Tasks and exercises>
1/ In the national ID passage, how many ID applications could each employee process per day?
2/ Return the stretch of the national ID passage from "The transition to" through "a computer database.", copied verbatim.

So in a best case scenario, we will have wasted the equivalent of 900 lives at the outset of our National ID program. Add in the effort required in processing, renewing, and following up on these ID cards and the toll in lost lifetimes could easily exceed the number who died in the Sept. 11 attacks.

The transition to a National ID would be painfully difficult for those on the other side of the window, too. If 280 million people need National ID cards, who will process them? In this quantity, it won’t be the folks who do security checks for the military and intelligence agencies.

They may not be perfect (can you say Aldrich Ames? Robert Hansson?), but they take weeks or months to clear people. With 280 million, about the most we can hope for is a careful review of the documents, a short face-to-face interview, then a check against a computer database.

Let’s say that this takes fifteen minutes (the two-hour time for the applicants still holds — they’ll spend the extra time filling out forms and waiting in line). Working seven hours a day (these are federal employees, remember), each employee could process 28 ID applications per day. That means that a million employees could process 280 million applications in just 280 workdays — let’s be generous and call it a year.

Recorded information>
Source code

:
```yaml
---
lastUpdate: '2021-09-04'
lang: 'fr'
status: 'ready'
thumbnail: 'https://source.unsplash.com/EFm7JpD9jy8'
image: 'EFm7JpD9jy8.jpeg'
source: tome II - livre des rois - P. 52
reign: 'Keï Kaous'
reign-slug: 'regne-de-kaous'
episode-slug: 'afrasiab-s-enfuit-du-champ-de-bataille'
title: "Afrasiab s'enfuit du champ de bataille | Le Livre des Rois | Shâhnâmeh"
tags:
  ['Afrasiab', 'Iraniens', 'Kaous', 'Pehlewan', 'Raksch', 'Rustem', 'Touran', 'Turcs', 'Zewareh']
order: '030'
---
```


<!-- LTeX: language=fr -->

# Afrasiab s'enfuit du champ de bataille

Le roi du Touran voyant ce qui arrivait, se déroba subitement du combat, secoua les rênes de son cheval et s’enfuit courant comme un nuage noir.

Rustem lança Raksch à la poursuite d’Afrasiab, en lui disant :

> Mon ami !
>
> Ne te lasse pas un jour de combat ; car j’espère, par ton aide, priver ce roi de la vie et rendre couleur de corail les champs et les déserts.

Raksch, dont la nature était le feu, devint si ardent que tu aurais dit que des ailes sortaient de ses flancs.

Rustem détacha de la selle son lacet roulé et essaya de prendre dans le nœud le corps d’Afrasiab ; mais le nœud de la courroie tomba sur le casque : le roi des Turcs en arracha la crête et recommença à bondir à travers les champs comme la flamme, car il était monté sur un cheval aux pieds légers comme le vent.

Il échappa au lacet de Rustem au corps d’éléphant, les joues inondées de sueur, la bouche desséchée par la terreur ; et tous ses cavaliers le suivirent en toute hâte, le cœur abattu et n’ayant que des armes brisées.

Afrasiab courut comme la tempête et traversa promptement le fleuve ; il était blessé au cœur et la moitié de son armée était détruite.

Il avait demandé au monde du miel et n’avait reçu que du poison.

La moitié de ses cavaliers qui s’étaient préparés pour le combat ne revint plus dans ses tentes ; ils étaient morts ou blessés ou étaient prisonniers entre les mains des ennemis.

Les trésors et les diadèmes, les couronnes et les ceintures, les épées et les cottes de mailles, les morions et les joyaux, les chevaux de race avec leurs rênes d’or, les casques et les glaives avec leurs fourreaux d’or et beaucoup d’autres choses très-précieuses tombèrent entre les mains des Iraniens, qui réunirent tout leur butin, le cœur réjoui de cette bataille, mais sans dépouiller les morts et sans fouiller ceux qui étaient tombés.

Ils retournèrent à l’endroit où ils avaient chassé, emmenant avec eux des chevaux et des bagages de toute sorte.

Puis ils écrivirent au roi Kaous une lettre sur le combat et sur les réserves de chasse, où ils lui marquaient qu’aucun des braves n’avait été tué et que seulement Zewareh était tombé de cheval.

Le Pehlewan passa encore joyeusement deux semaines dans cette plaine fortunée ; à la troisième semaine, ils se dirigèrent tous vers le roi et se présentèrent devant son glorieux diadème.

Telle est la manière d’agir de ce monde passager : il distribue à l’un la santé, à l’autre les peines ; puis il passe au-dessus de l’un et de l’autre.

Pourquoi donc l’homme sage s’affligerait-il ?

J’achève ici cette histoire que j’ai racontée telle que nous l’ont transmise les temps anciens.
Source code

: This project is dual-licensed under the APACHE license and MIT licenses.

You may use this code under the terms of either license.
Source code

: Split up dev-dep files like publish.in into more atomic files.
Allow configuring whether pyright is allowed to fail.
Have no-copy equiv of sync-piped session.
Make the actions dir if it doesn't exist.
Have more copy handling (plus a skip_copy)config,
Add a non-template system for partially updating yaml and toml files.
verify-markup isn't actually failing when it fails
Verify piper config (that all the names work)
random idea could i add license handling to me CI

Responses by task>
1/ 28 applications per day.

2/
The transition to a National ID would be painfully difficult for those on the other side of the window, too. If 280 million people need National ID cards, who will process them? In this quantity, it won’t be the folks who do security checks for the military and intelligence agencies.

They may not be perfect (can you say Aldrich Ames? Robert Hansson?), but they take weeks or months to clear people. With 280 million, about the most we can hope for is a careful review of the documents, a short face-to-face interview, then a check against a computer database.